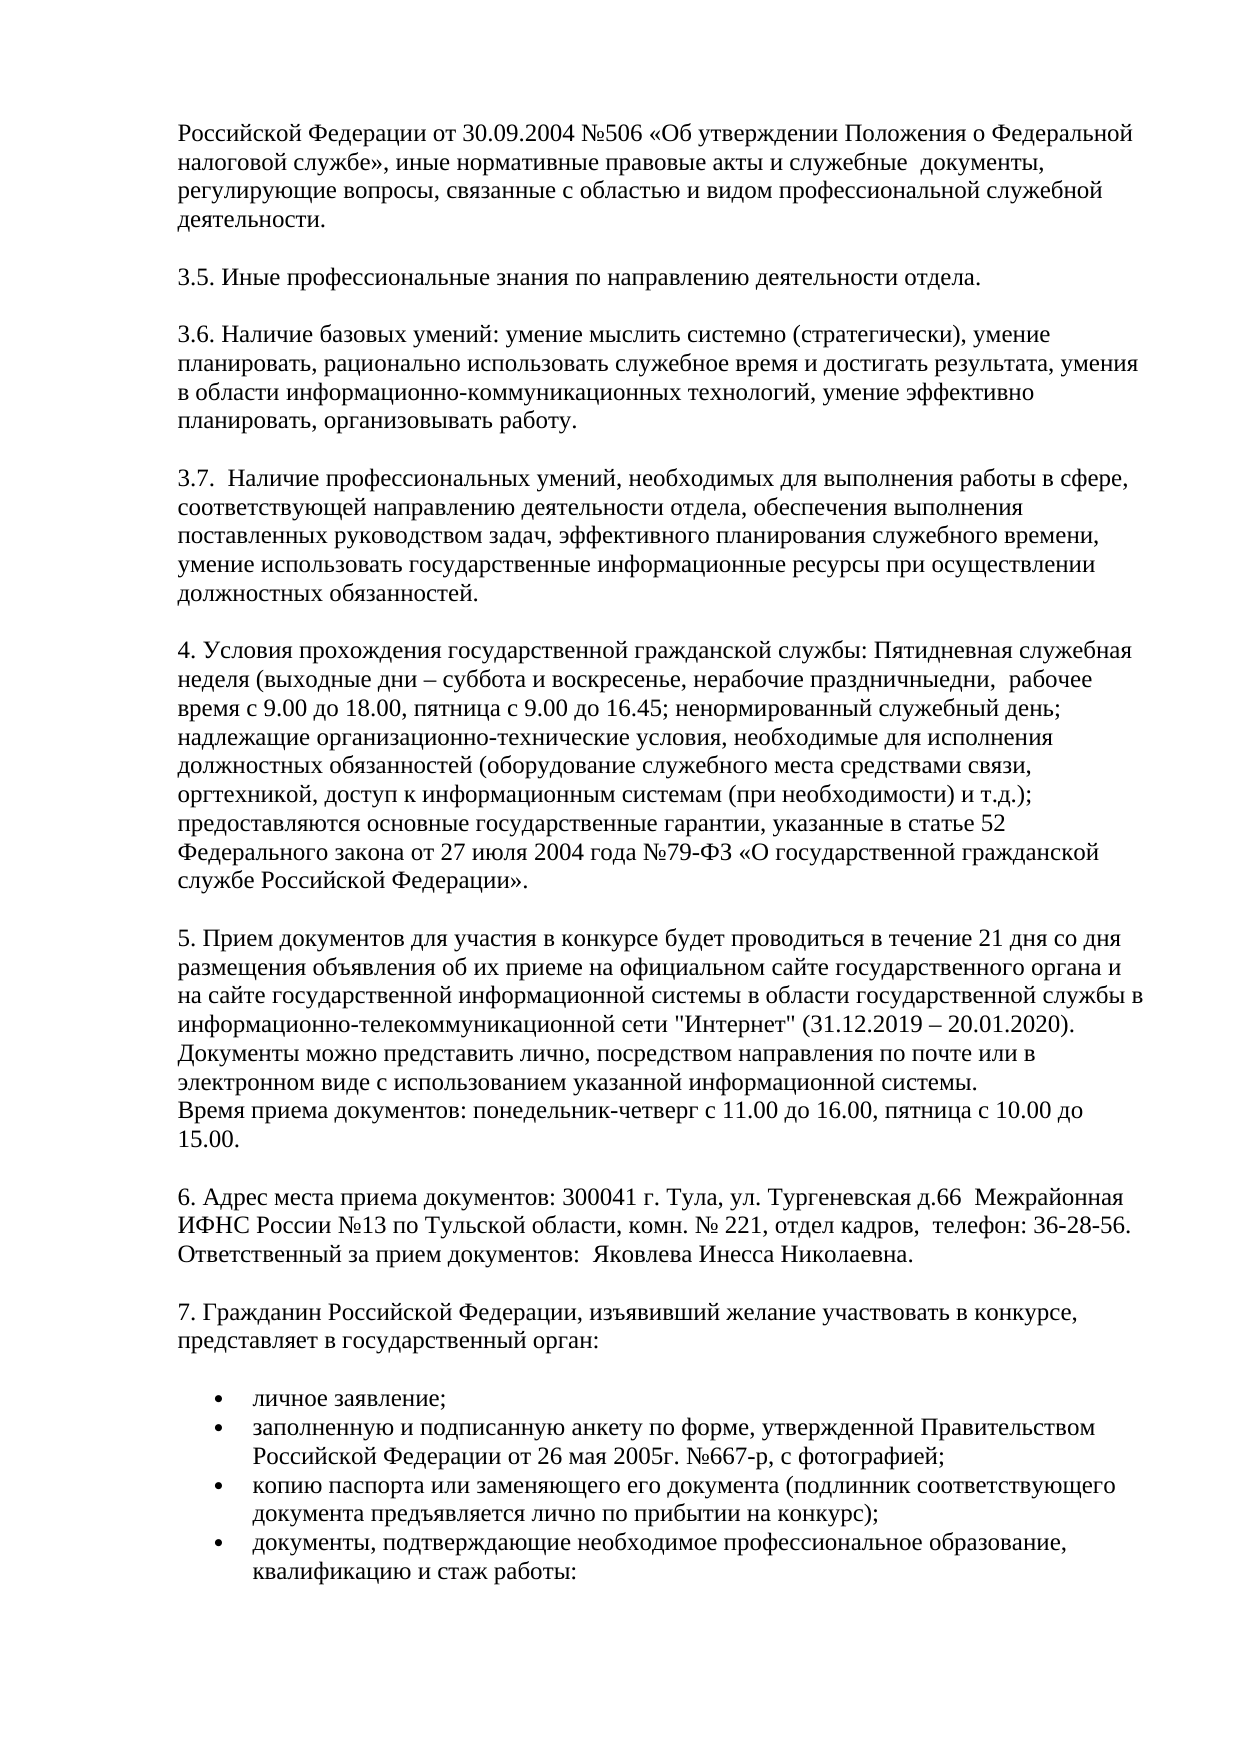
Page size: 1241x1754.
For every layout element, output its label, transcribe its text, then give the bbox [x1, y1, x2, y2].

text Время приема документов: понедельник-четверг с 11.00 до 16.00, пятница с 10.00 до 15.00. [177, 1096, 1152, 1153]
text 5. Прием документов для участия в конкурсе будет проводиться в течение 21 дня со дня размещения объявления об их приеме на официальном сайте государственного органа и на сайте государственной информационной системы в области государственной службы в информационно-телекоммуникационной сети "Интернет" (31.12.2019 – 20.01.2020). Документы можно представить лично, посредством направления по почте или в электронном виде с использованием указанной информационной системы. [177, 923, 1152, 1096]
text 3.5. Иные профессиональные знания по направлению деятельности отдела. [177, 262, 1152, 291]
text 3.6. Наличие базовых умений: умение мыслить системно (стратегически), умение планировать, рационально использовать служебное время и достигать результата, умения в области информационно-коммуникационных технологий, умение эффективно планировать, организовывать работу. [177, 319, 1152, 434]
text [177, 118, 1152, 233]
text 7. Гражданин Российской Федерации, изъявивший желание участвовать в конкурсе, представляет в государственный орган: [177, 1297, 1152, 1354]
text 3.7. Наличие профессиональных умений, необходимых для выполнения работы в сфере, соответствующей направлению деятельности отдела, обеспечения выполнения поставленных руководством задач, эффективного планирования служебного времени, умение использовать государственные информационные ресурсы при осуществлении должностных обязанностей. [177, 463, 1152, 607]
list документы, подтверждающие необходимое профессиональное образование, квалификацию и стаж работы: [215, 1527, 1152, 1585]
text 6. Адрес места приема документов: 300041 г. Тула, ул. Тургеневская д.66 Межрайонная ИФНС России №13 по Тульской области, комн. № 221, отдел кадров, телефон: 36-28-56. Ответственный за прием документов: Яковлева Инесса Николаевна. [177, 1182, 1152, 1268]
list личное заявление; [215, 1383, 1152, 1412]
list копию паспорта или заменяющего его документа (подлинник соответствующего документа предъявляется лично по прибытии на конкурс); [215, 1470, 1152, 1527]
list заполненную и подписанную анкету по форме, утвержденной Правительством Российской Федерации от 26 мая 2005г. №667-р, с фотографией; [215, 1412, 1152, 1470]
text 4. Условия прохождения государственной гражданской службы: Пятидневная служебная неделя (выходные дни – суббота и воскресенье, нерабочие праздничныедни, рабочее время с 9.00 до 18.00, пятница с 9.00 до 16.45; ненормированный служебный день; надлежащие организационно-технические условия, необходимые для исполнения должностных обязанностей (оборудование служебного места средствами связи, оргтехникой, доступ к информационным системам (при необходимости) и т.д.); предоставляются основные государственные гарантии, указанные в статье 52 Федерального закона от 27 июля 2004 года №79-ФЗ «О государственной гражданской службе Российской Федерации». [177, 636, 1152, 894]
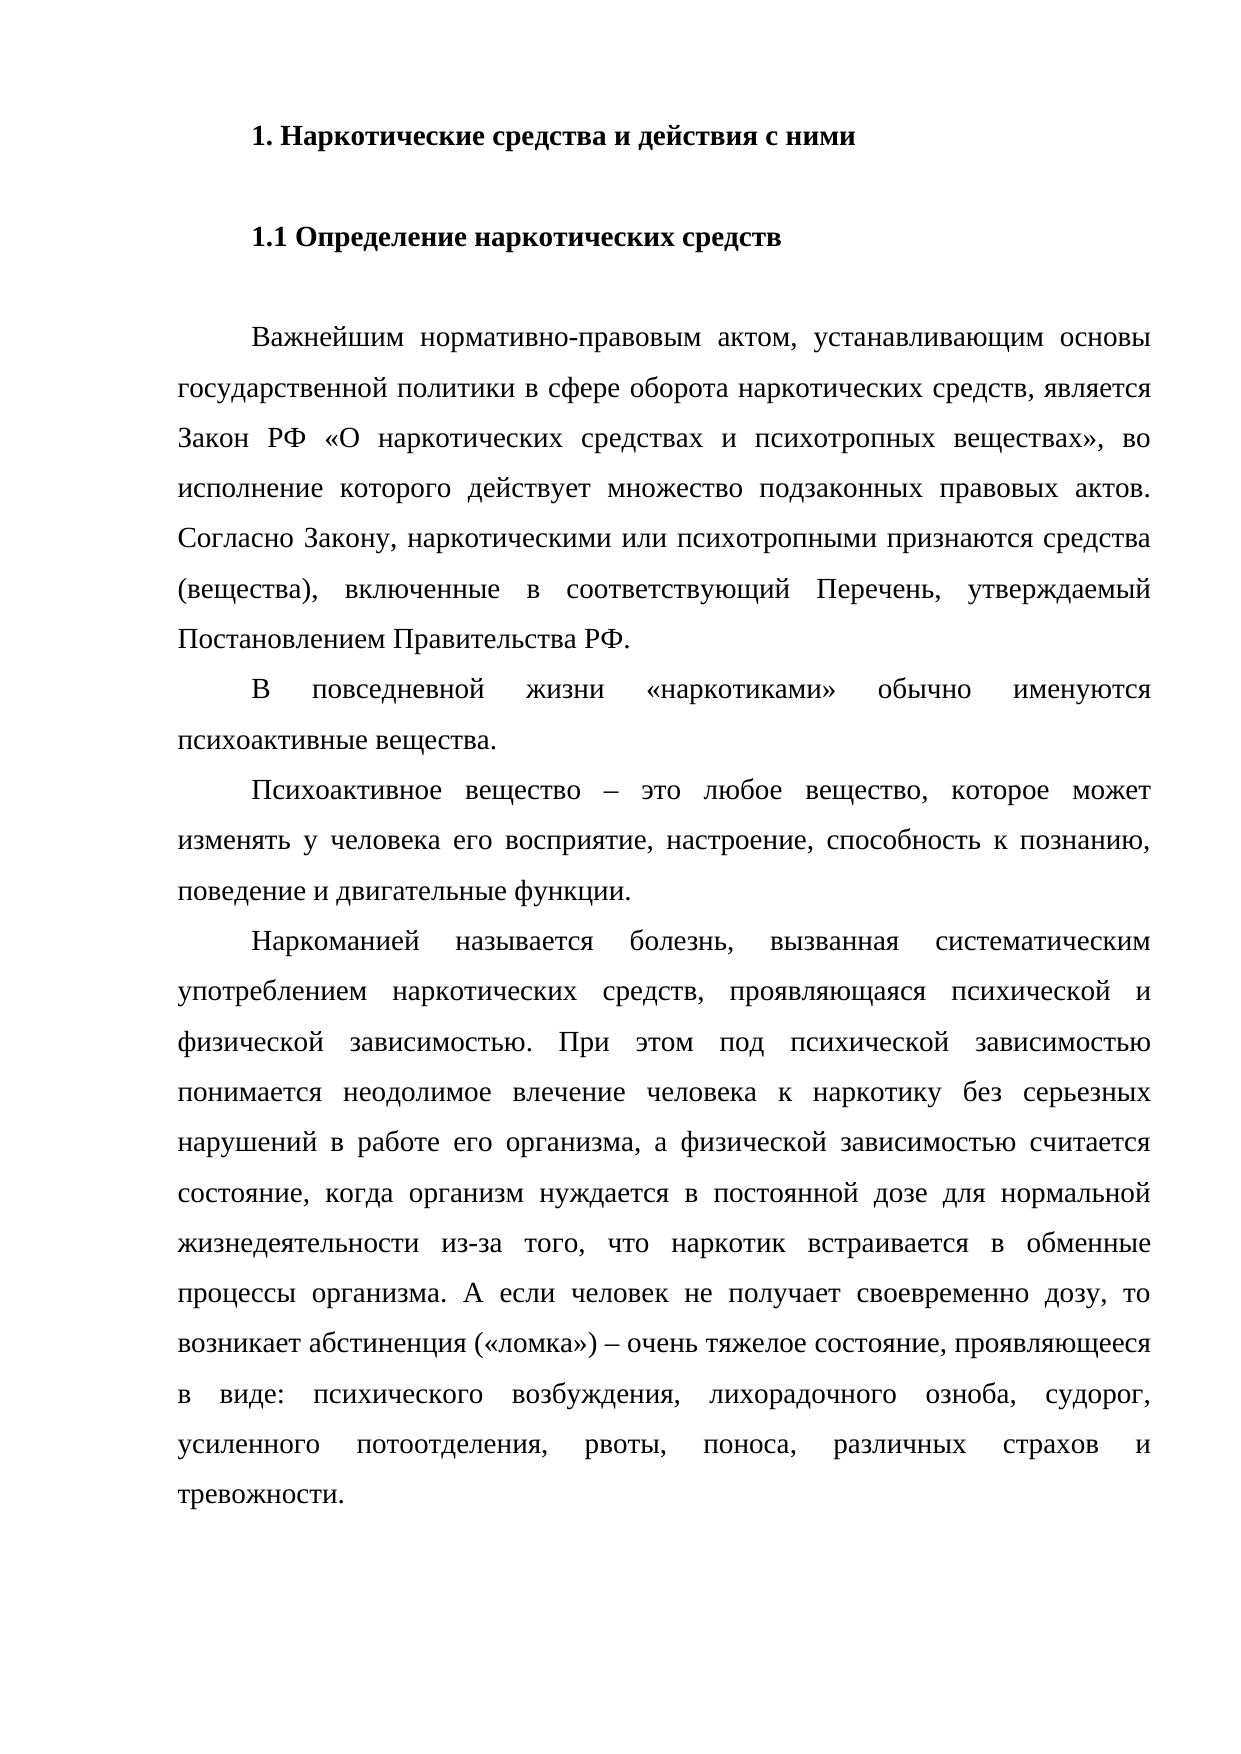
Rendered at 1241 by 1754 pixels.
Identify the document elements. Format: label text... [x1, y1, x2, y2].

※ ※ ※

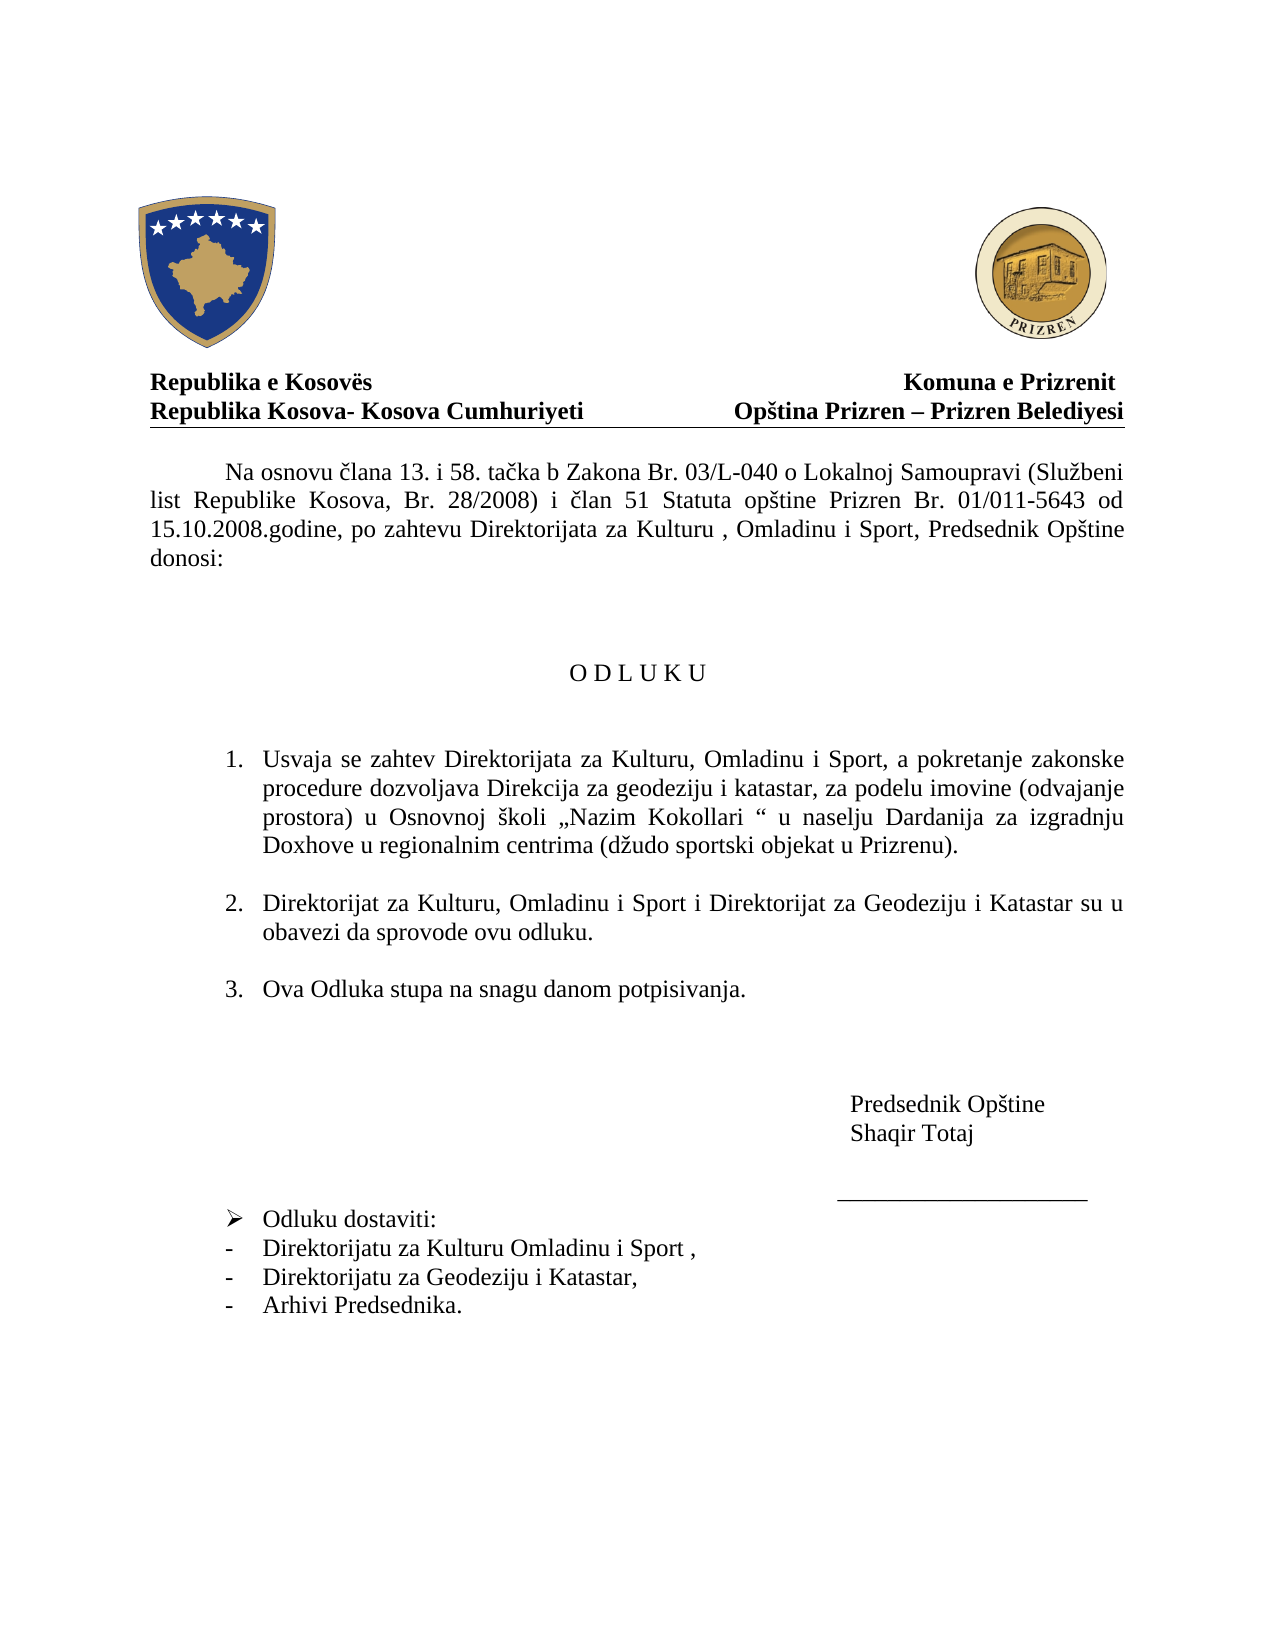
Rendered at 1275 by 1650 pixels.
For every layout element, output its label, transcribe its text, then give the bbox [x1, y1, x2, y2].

※ ※ ※

● ABOUT THIS TASK: Using the entries above, find all lines with "Rendered". Copy them.

● SOLUTION TO THIS EXERCISE:
Rendered at 1241 by 1754 pixels.
Rendered at 1275 by 1650 pixels.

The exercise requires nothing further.